▶ [JOB]:
Print the lines from the one containing "どをキャンピングカーライフ研究家の岩田一" through the one containing "B.One Gallery: Gebäude", both included, copying them unchanged. Leave the pictures out.

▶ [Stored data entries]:
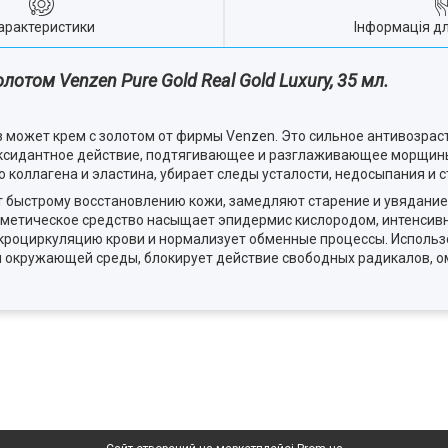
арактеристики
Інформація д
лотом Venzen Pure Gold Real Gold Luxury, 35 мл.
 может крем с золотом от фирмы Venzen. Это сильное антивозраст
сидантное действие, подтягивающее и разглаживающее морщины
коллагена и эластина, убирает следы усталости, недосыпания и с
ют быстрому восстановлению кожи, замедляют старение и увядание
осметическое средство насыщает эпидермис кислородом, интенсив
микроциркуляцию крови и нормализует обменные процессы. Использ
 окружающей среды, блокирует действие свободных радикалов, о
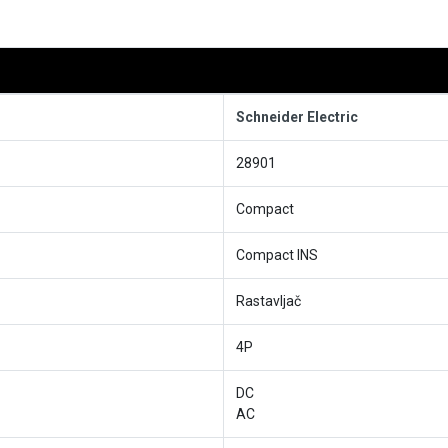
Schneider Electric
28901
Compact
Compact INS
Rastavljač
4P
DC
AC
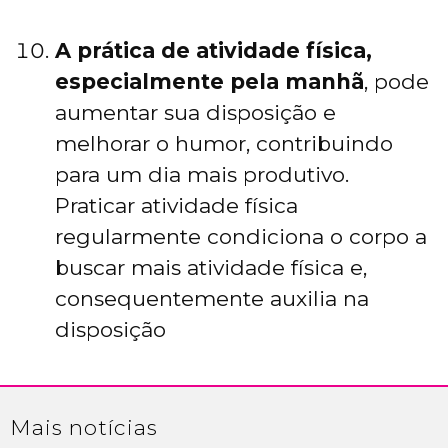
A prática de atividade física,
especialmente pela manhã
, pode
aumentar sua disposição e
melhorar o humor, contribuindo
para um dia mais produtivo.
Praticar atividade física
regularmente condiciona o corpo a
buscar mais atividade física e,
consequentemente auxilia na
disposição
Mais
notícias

* * *

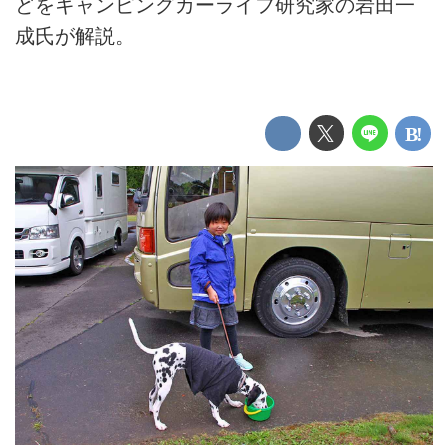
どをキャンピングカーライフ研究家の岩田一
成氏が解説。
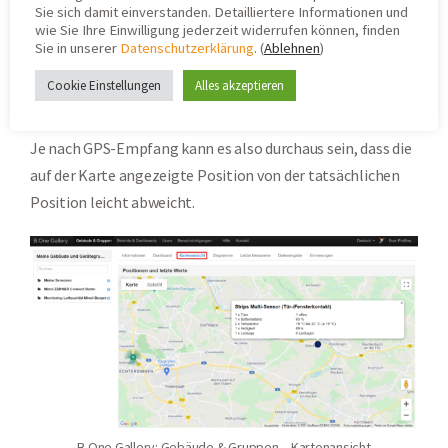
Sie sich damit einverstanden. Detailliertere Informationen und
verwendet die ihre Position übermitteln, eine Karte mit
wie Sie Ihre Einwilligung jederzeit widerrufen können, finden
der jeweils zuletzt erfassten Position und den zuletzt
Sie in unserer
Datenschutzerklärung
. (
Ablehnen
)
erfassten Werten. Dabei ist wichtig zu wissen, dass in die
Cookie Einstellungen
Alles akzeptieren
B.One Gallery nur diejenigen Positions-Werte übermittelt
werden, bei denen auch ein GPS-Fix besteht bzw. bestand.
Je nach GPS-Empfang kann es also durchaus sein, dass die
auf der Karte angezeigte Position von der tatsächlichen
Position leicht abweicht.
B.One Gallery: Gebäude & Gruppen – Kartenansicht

▶ [ANSWER BOX]:
どをキャンピングカーライフ研究家の岩田一
成氏が解説。
Sie sich damit einverstanden. Detailliertere Informationen und
verwendet die ihre Position übermitteln, eine Karte mit
wie Sie Ihre Einwilligung jederzeit widerrufen können, finden
der jeweils zuletzt erfassten Position und den zuletzt
Sie in unserer
Datenschutzerklärung
. (
Ablehnen
)
erfassten Werten. Dabei ist wichtig zu wissen, dass in die
Cookie Einstellungen
Alles akzeptieren
B.One Gallery nur diejenigen Positions-Werte übermittelt
werden, bei denen auch ein GPS-Fix besteht bzw. bestand.
Je nach GPS-Empfang kann es also durchaus sein, dass die
auf der Karte angezeigte Position von der tatsächlichen
Position leicht abweicht.
B.One Gallery: Gebäude & Gruppen – Kartenansicht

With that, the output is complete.